“Nous avons compris que plusieurs dizaines de pays avaient été touchés” : Anne Neuberger, conseillère à la sécurité nationale américaine pour la cybersécurité, a annoncé le 4 décembre que le piratage de sociétés télécoms américaines récemment rendu public avait en réalité des répercussions bien plus importantes. Aux États-Unis, huit grands acteurs des télécoms sont concernés, dont AT&T, T-Mobile, Lumen Technologies et Verizon.
Les équipes de campagnes de Trump et Harris avaient été visées
Peu de temps avant l'élection présidentielle américaine, le FBI et l'agence américaine de cybersécurité, la CISA, avaient déclaré que des pirates chinois avaient ciblé plusieurs fournisseurs télécoms. Ils avaient notamment intercepté les communications de certains responsables des équipes de campagne de Kamala Harris et Donald Trump. Derrière ces attaques d'envergure se cache le groupe de hackers Salt Typhoon, soupçonné d'être affilié à l'État chinois.
D'après le Wall Street Journal, cela faisait déjà plusieurs mois que les cybercriminels de Salt Typhoon infiltraient AT&T, Verizon et Lumen. Leur objectif ? Obtenir des renseignements provenant de systèmes utilisés par le gouvernement pour réaliser des écoutes téléphoniques autorisées par la justice.

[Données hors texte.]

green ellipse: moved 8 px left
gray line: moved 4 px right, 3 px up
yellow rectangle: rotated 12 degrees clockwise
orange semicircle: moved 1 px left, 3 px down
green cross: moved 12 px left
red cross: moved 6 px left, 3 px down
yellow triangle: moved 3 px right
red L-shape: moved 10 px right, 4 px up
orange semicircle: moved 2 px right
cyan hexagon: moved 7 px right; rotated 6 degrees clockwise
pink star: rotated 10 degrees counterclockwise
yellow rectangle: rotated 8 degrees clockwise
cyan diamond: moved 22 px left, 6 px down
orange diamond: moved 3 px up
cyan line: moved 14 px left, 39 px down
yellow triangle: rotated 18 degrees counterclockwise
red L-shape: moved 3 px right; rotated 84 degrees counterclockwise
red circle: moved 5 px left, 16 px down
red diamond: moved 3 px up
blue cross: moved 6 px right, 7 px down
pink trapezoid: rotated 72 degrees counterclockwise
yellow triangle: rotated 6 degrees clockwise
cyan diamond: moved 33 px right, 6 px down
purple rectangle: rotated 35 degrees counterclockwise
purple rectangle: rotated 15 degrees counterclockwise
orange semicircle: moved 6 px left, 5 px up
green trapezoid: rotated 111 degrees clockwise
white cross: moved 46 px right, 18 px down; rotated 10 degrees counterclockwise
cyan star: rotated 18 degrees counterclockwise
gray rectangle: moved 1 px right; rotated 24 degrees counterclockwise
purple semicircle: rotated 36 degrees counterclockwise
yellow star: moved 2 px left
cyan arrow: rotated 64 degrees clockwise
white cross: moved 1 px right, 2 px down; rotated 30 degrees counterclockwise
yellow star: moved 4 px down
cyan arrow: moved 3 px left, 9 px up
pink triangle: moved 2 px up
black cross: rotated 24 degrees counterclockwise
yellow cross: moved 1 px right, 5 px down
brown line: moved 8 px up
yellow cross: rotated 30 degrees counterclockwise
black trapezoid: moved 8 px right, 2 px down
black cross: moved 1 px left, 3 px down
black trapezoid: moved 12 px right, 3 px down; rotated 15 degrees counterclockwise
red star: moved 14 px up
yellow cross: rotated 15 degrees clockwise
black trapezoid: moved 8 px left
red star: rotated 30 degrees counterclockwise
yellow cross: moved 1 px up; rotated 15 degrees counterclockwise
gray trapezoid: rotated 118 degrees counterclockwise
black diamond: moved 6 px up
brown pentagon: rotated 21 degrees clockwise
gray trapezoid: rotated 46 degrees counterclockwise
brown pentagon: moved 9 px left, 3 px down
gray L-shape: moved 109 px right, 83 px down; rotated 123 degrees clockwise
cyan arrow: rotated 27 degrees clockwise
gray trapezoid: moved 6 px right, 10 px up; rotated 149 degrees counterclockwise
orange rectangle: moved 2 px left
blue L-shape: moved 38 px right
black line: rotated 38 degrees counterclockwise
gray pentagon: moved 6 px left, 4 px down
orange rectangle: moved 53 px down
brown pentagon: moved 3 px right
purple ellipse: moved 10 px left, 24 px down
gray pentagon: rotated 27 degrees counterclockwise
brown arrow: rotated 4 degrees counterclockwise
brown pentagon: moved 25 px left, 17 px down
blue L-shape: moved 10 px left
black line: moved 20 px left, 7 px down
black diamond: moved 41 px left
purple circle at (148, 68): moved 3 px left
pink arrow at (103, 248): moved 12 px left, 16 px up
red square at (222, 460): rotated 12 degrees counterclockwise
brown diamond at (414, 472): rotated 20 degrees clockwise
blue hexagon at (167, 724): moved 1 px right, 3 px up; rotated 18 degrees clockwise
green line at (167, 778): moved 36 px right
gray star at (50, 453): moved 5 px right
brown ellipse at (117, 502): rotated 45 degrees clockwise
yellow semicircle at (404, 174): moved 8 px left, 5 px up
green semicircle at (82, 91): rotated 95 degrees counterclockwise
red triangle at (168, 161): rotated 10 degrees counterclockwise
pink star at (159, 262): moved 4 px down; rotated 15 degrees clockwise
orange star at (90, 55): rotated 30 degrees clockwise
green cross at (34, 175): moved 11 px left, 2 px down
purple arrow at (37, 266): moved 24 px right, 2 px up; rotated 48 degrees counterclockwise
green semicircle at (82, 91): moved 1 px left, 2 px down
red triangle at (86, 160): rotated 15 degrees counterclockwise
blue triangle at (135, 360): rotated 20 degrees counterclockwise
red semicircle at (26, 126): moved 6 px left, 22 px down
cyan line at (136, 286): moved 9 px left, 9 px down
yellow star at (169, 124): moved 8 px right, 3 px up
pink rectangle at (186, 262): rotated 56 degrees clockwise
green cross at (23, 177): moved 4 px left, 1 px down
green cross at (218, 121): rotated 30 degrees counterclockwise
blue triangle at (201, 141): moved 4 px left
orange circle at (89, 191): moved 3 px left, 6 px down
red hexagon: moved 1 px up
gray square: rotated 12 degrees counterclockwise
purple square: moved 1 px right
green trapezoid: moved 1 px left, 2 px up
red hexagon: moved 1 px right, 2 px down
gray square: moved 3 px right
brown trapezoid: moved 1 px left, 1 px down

Ils auraient aussi potentiellement eu accès au nom des cibles chinoises sous surveillance américaine.
Une campagne d'espionnage “en cours, depuis probablement un à deux ans”
Dans son point presse organisé hier, la Maison Blanche a donné des précisions sur l'étendue de cette cyberattaque. Elle révèle que cette campagne a également ciblé des opérateurs télécoms en Europe et dans la région indopacifique. Elle ajoute que “l'accès chinois était large en termes de potentiel pour les communications des Américains”, mais que la campagne n'a visé que “certains hauts responsables gouvernementaux et politiques”. Les autorités estiment en outre que les “communications classifiées n'ont pas été compromises”. Politico rapporte que 80 opérateurs télécoms seraient touchés dans le monde.
La Maison Blanche a également confirmé que cette campagne était “est en cours, depuis probablement un à deux ans”, ce qui signifie que les cybercriminels chinois n'ont pas été éliminés des systèmes des opérateurs télécoms. Dans le même temps, la CISA a affirmé que les pirates avaient pénétré dans les systèmes “en exploitant les faiblesses existantes des infrastructures”, et qu'elle n'avait pas fixé de calendrier pour savoir quand les opérateurs télécoms chasseront les cybercriminels de leurs réseaux.
Les pratiques de cybersécurité des opérateurs télécoms remises en cause
“Si les entreprises avaient mis en place des pratiques minimales, cela rendrait l'accès et le maintien de l'accès beaucoup plus risqués, plus difficiles et plus coûteux pour les Chinois”, appuie la Maison Blanche. Cette dernière évoque notamment le maintien de correctifs à jour, une architecture permettant de surveiller les comportements inhabituels et la gestion de comptes administrateurs avec une authentification multifacteur.
Le FBI et la CISA, en partenariat avec la NSA, ont néanmoins publié hier des directives d'urgence à destination des sociétés télécoms. Ceci comprend des recommandations de base, comme la tenue de journaux d'activités sur le réseau, la tenue d'un inventaire de l'ensemble des appareils ou la modification des mots de passe par défaut. Jeff Greene, directeur adjoint à la cybersécurité de la CISA, a également conseillé aux Américains d'utiliser des applications de messagerie chiffrée.